Love stories can be romantically gooey or tragic, but the more interesting ones from an outsider’s perspective are often the tragically inclined ones. White Fur by Jardine Libaire is a story of two unlikely lovers finding their place in the world.

A dreary winter afternoon in New Haven brings together an unlikely couple with worlds of differences between them, Elise Perez and Jamey Hyde. Elise grew up quickly in a housing project without a father and with a mother whose questionable life choices left her looking after her younger siblings. Jamey’s family name provides him an extremely comfortable life and access to lofty social circles, although the vast fortune comes with strings attached in the form of family expectations for Jamey’s future. As their relationship develops they face both internal and external struggles.

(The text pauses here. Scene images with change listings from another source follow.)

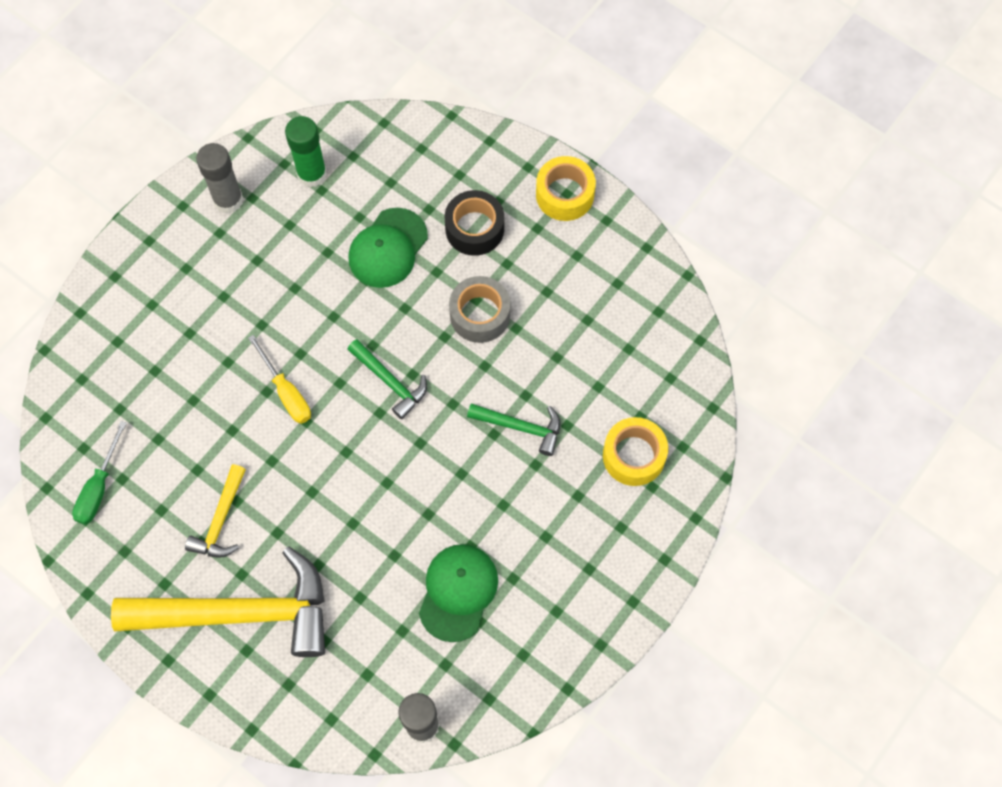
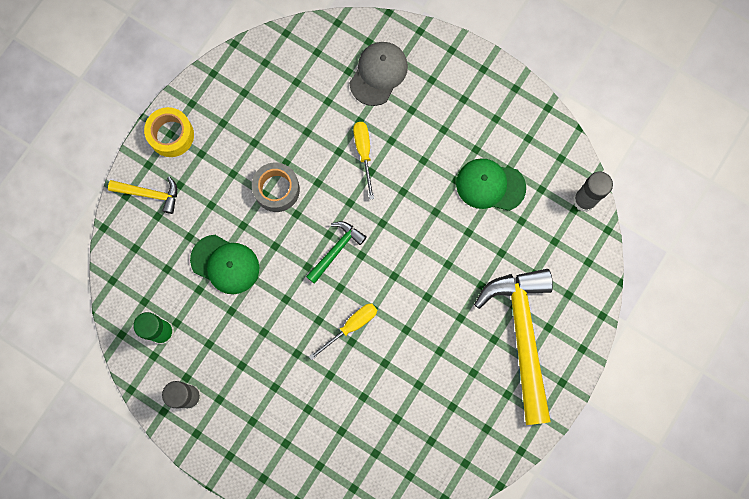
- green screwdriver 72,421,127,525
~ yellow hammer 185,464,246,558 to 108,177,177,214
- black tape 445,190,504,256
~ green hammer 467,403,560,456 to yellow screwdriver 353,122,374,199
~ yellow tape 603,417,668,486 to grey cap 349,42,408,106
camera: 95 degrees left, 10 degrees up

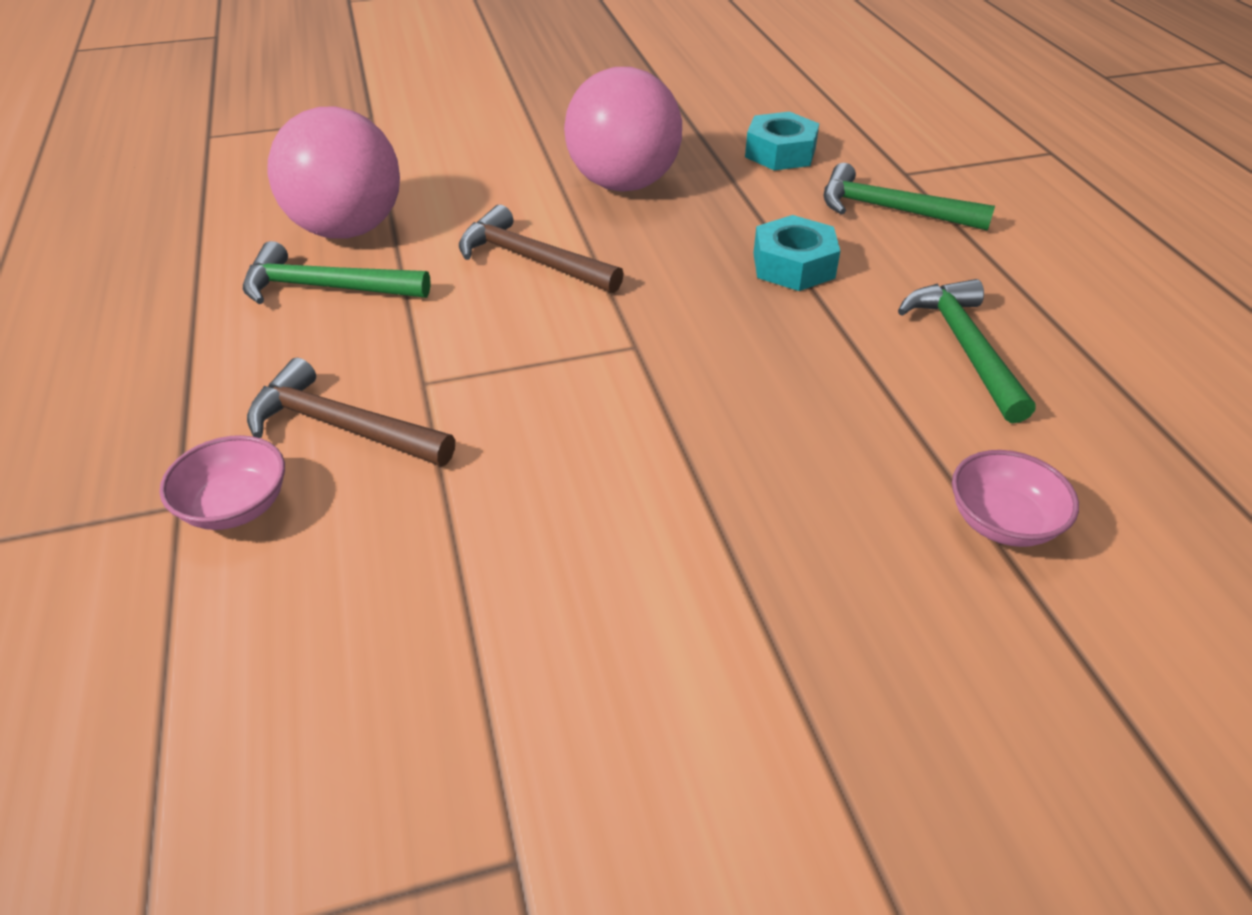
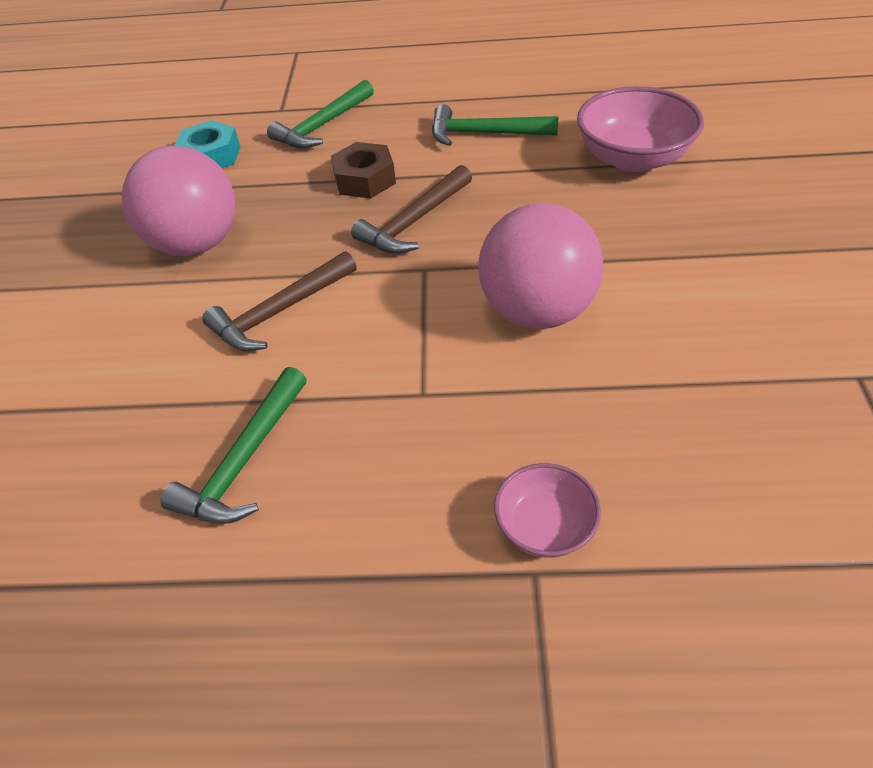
~ brown hammer 247,358,455,466 to 351,165,472,254
~ pink ball 267,107,400,239 to 478,203,604,329
~ turquoise nut 753,215,840,291 to brown nut 331,142,396,198
~ pink bowl 952,450,1079,547 = 577,86,704,172 x1.80
camera: 70 degrees left, 5 degrees up

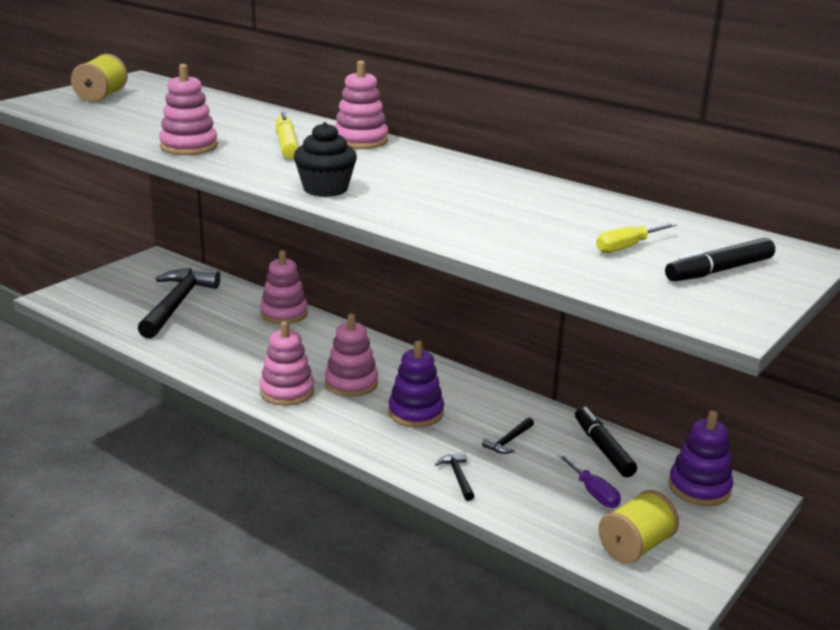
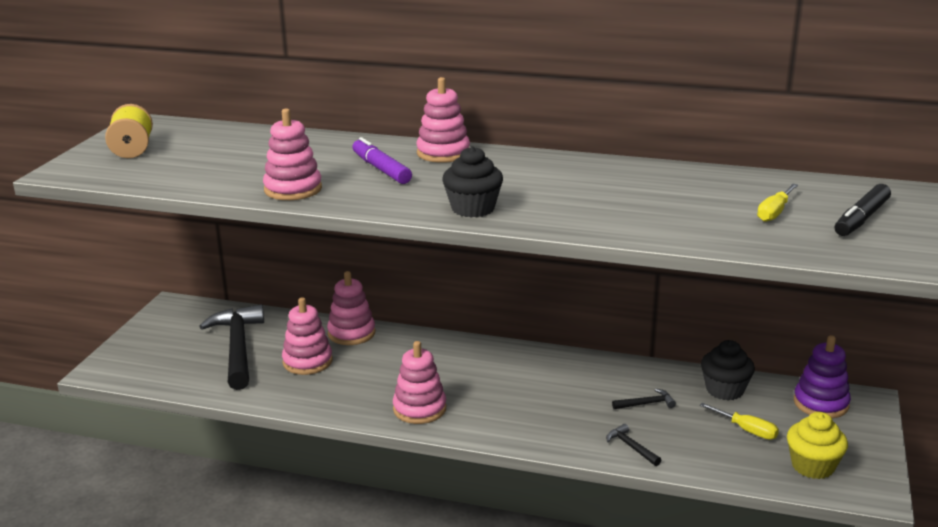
~ yellow marker 276,112,299,159 to purple marker 352,137,412,184
~ pink stacking toy 325,314,378,397 to 282,297,333,375
- purple stacking toy 388,341,444,428
~ black hammer 482,418,534,454 = 612,389,676,409 120 degrees counterclockwise
~ purple screwdriver 557,453,621,508 to yellow screwdriver 700,403,779,440
~ black marker 575,407,637,477 to black cupcake 701,340,755,401
~ yellow spool 598,490,679,563 to yellow cupcake 787,412,848,479
camera: 20 degrees left, 0 degrees up

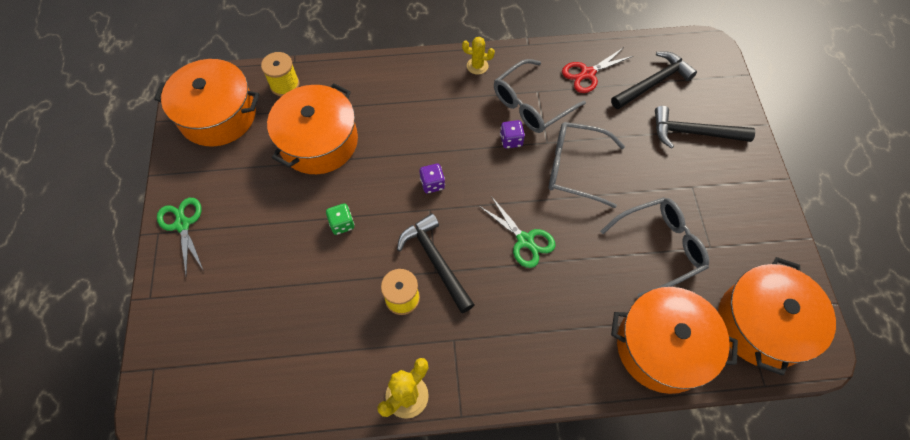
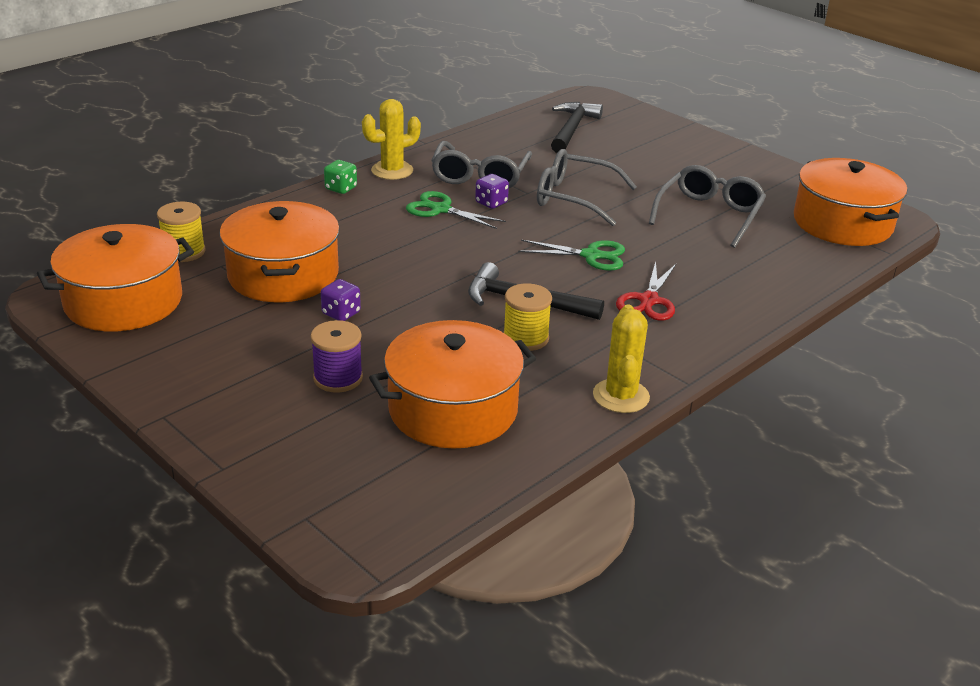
~ green scissors 157,198,204,276 to 406,191,506,229
~ green dice 326,204,355,235 to 324,160,357,194
~ purple dice 420,164,445,193 to 321,279,361,321
~ yellow cactus 462,37,495,75 = 362,99,421,180 x1.53
~ grey glasses 549,122,625,208 = 537,149,637,226 45 degrees clockwise
~ red scissors 562,47,633,93 to 616,261,676,321
~ orange pot 611,287,738,394 to 369,320,536,449
- black hammer 655,106,755,149
+ purple spool 311,320,363,393
camera: 40 degrees left, 30 degrees down

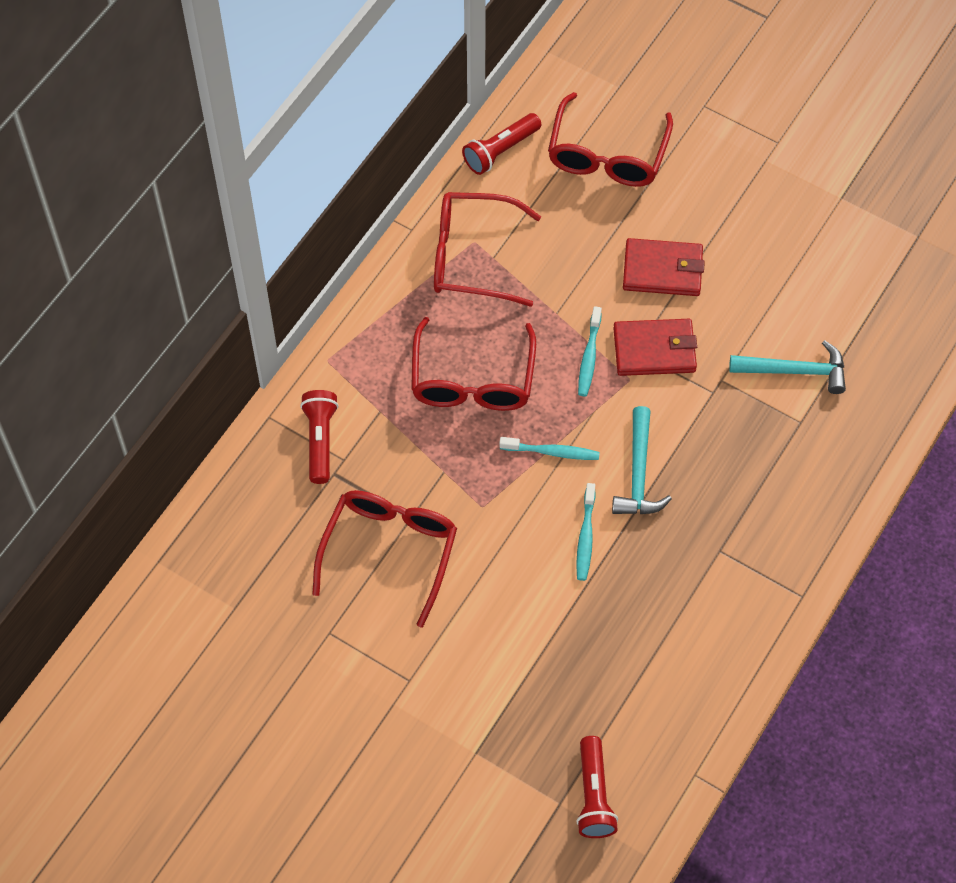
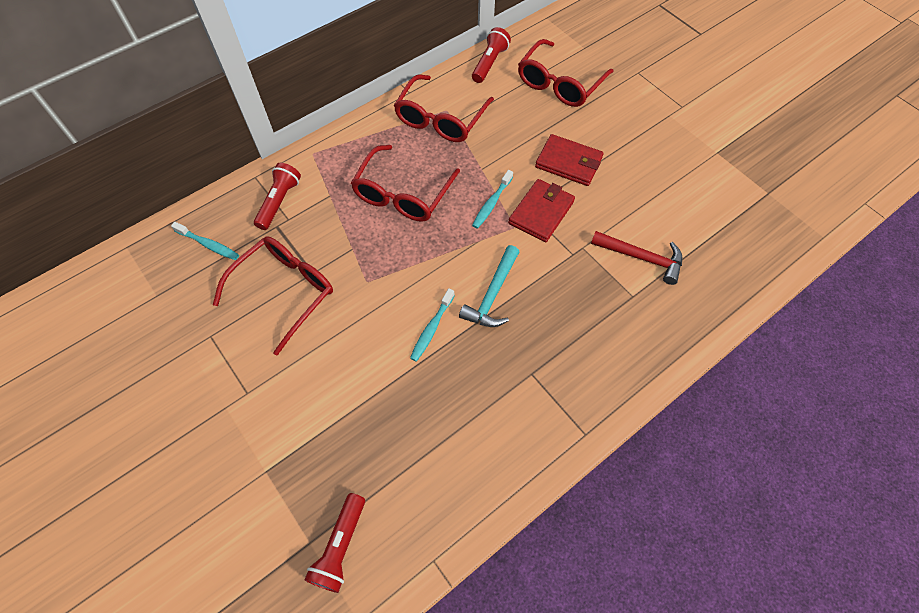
~ red glasses 434,192,541,307 = 394,75,494,142 90 degrees counterclockwise
~ red flashlight 462,113,542,175 = 472,27,511,83 135 degrees clockwise
~ turquoise toothbrush 499,437,600,460 to 171,222,239,260
~ red wallet 613,319,697,376 = 508,179,575,242 75 degrees counterclockwise
~ turquoise hammer 729,340,846,394 to red hammer 591,231,682,285
camera: 20 degrees right, 0 degrees up

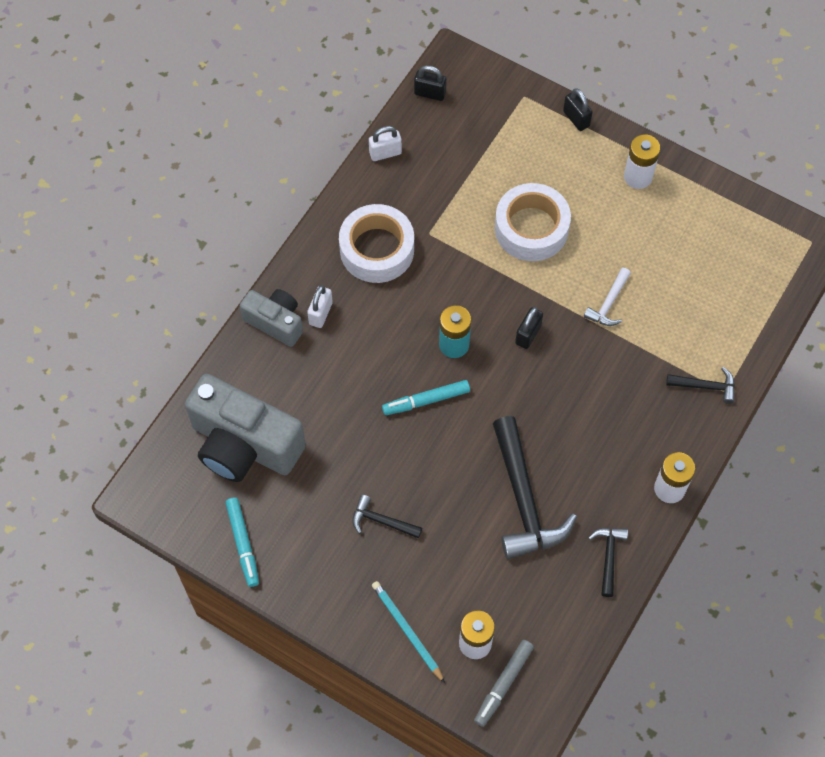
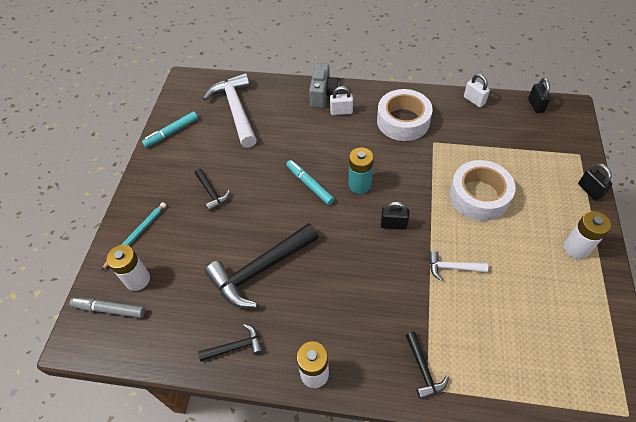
~ grey camera 185,374,306,482 to white hammer 203,73,257,148
~ black hammer 352,495,422,538 = 195,169,230,211 150 degrees clockwise
~ black padlock 563,88,593,131 = 578,164,612,201 60 degrees counterclockwise
camera: 70 degrees right, 10 degrees down

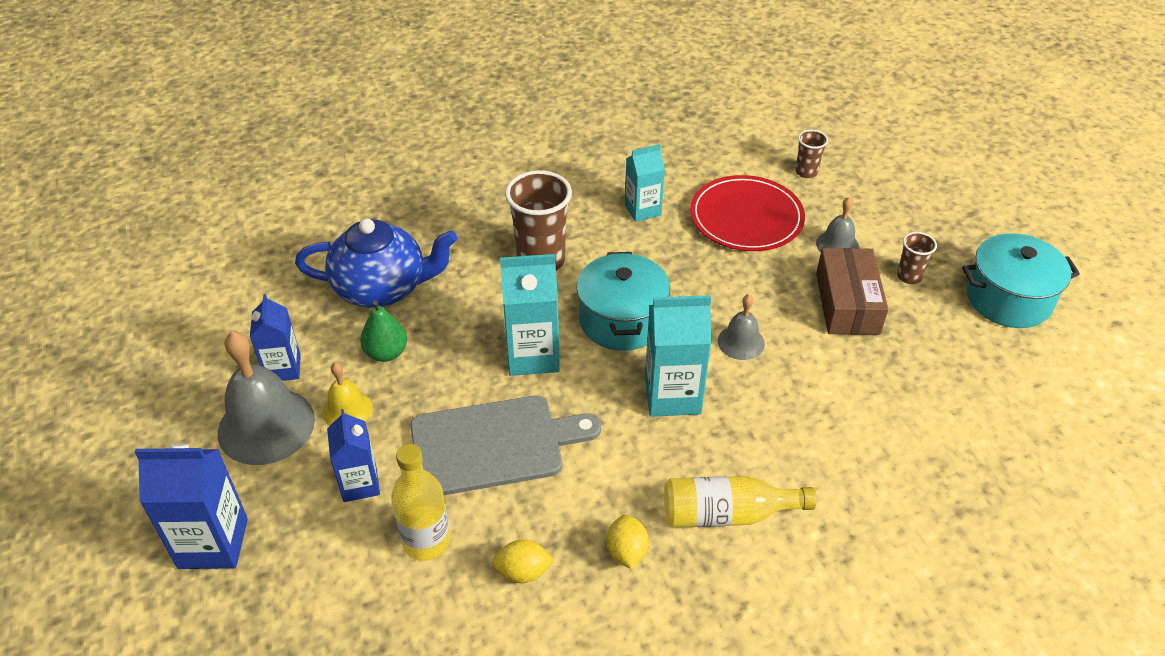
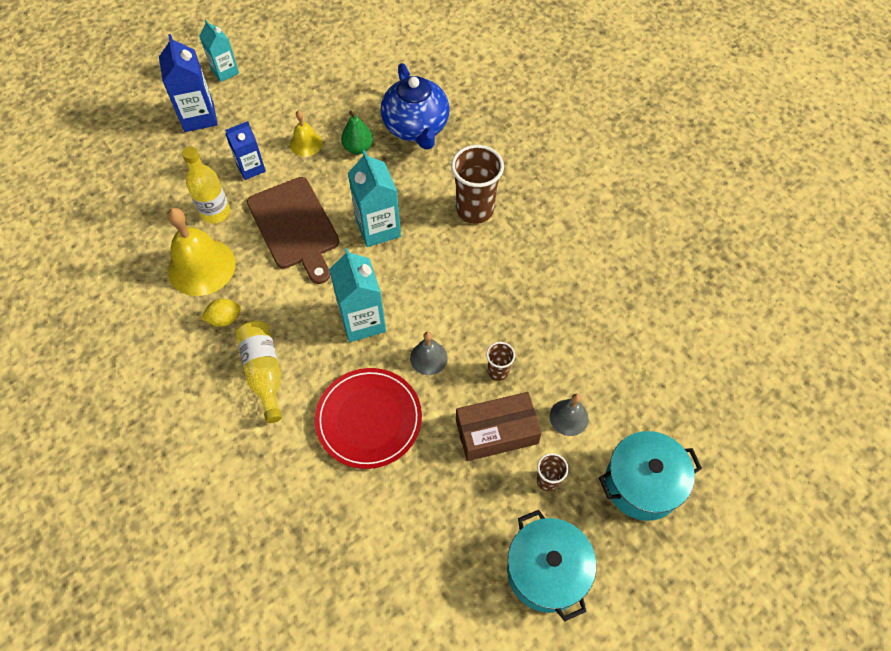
- grey bell 218,331,315,465
- blue carton 250,294,301,381
~ grey cutting board 410,395,601,495 to brown cutting board 247,177,339,284
~ yellow lemon 492,540,554,583 to yellow bell 167,208,236,296
~ turquoise pot 576,252,670,351 to 599,431,702,521
~ turquoise carton 625,144,665,222 to 199,19,239,82
~ red plate 690,175,805,251 to 315,368,422,469
~ brown cup 796,130,828,178 to 486,342,515,381
camera: 75 degrees right, 15 degrees up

The story moved quickly with the shorter snippets from Elise and Jamey’s perspectives alternating throughout each month of their developing relationship. I found the characters to be rather despicable, acting in a manipulative way more than genuine emotion, which while interesting was also frustrating; they exhibit a dangerous dependency upon one another for survival in an extremely physical relationship with very little substance behind it. I enjoyed how the story came full circle from the prologue-esqe first chapter a la Shakespearean plays (such as Romeo & Juliet, which this book has been compared to); however, it would have been a stronger, more compelling ending to stop shortly beyond where it started with the gun instead of continuing on to the nonsensical ending.

Overall, I’d give it a 3 out of 5 stars.

*I received this book from Blogging for Books for this review.